Orbital characteristics
- Epoch 31 July 2016 (JD 2457600.5)
- Uncertainty parameter 0
- Observation arc: 131.26 yr (47944 d)
- Aphelion: 3.0193 AU (451.68 Gm)
- Perihelion: 1.8986 AU (284.03 Gm)
- Semi-major axis: 2.4589 AU (367.85 Gm)
- Eccentricity: 0.22788
- Orbital period (sidereal): 3.86 yr (1408.4 d)
- Mean anomaly: 131.10°
- Mean motion: 0° 15^{m} 20.196^{s} / day
- Inclination: 9.3113°
- Longitude of ascending node: 268.45°
- Argument of perihelion: 88.586°
- Earth MOID: 0.921007 AU (137.7807 Gm)
- Jupiter MOID: 2.52287 AU (377.416 Gm)
- T_{Jupiter}: 3.437

Physical characteristics
- Mean diameter: 54.323±0.343 km
- Mass: (2.62 ± 1.24/0.49)×10^{18} kg
- Mean density: 3.121 ± 1.477/0.588 g/cm^{3}
- Synodic rotation period: 10.379 h (0.4325 d)
- Geometric albedo: 0.268±0.035
- Spectral type: S
- Absolute magnitude (H): 8.58

= 198 Ampella =

Main-belt asteroid

198 Ampella is a Main belt asteroid that was discovered by Alphonse Borrelly on June 13, 1879. The name seems to be the feminine form of Ampelos, a satyr and good friend of Dionysus in Greek mythology. It could also derive from the Ampelose (plural of Ampelos), a variety of hamadryad. It is an S-type asteroid.

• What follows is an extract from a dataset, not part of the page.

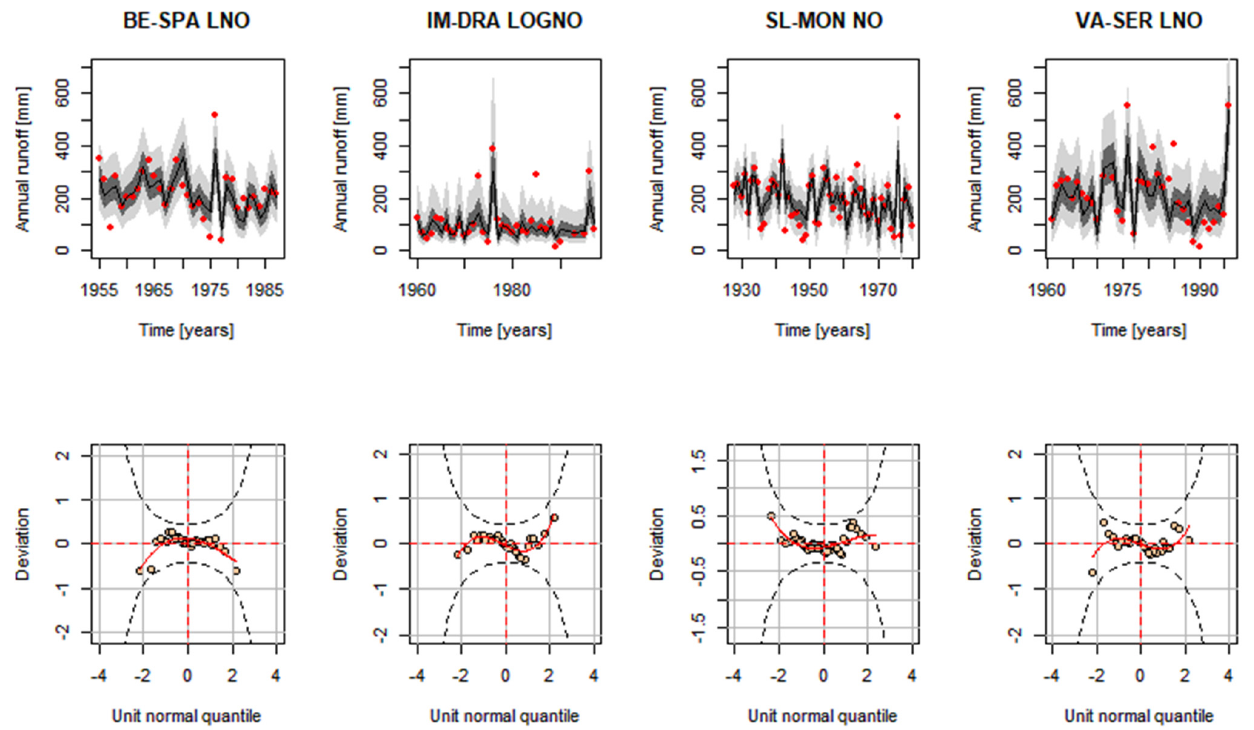
Figure 6. Summary of results for the P1 model for all the stations with generalized additive models in location, scale and shape parameters and the corresponding worm plots for runoff series. The legend for the ( first line ) is the same as in Figure 5.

So far Ampella has been observed occulting a star once, on November 8, 1991, from New South Wales, Australia.

This asteroid has been resolved by the W. M. Keck Observatory, resulting in a size estimate of 53 km. It is oblate in shape, with a size ratio of 1.22 between the major and minor axes. Measurements from the IRAS observatory gave a similar size estimate of 57 km. Photometric measurements made in 1993 give a rotation period of 10.38 hours.